There are many survival measures to choose from and selecting the right one for the task might seem daunting. We have put together a few heuristics to support decision making. Evaluation should always be according to the goals of analysis, which means using discrimination measures to evaluate rankings, calibration measures to evaluate average performance, and scoring rules to evaluate overall performance and distribution predictions.

For discrimination measures, we recommend Harrell’s and Uno’s C. Whilst others can assess time-dependent trends, these are also captured in scoring rules. In practice the choice of measure matters less than ensuring your reporting is transparent and honest (Therneau and Atkinson 2024; Sonabend et al. 2021).

To assess a single model’s calibration, graphical comparisons to the Kaplan-Meier provide a useful and interpretable method to quickly see if a model is a good fit to the data (Section 7.2.1). When choosing between models, we recommend D-calibration, which can be meaningful optimized and thus used for comparison.

When picking scoring rules, we recommend using both the ISBS and RCLL. If a model outperforms another with respect to both measures then that can be a strong indicator of performance.
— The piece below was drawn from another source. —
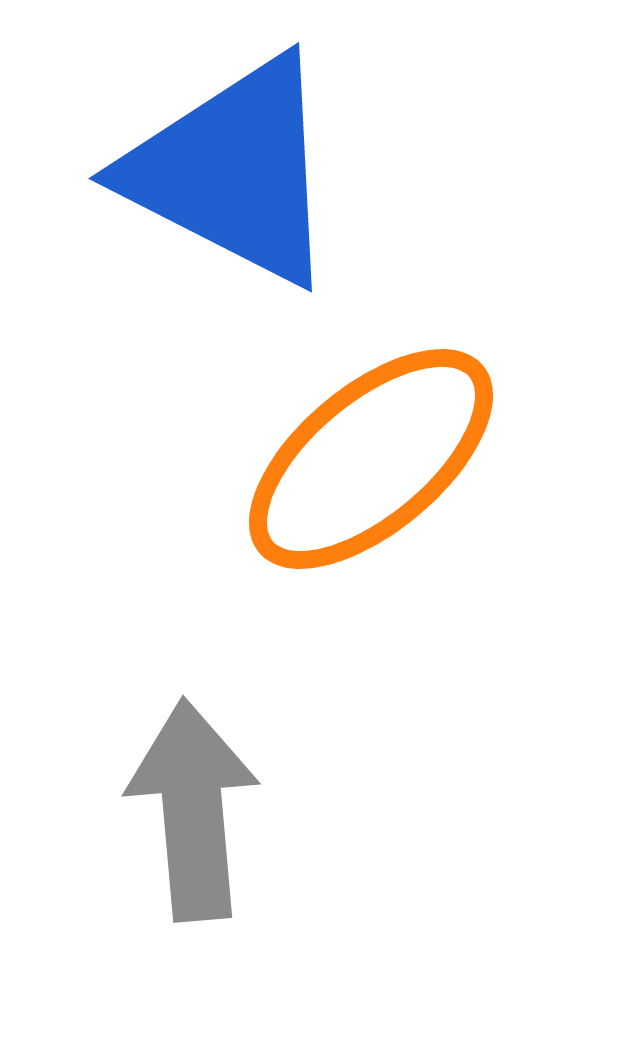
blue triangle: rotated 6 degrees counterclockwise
When reporting scoring rules, we recommend the ERV representation which provides a meaningful interpretation as ‘performance increase over baseline’.

Given the lack of research, if you are interested in survival time predictions then treat evaluation with caution and check for new developments in the literature.
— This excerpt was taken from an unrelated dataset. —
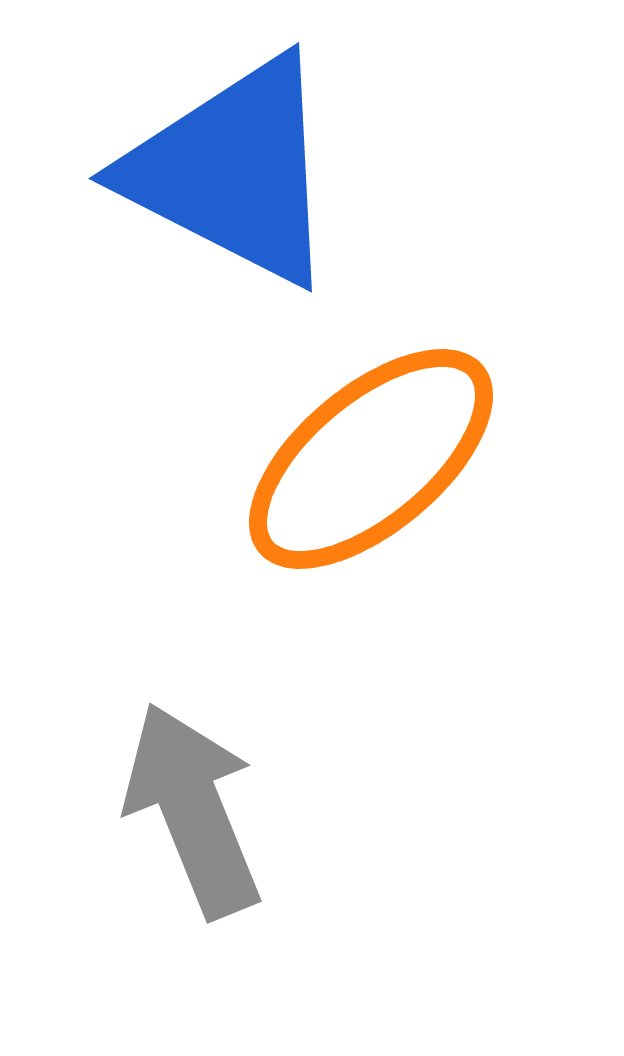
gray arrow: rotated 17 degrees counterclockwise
For automated model optimization, we recommend tuning with a scoring rule, which should capture discrimination and calibration simultaneously [Rindt et al. (2022); Yanagisawa (2023); FIXME ECML]. Though if you are only ever using a model for ranking, then we recommend tuning with Uno’s C. Whilst it does have higher variance compared to other concordance measures (Rahman et al. 2017; Schmid and Potapov 2012), it performs better than Harrell’s C as censoring increases (Rahman et al. 2017).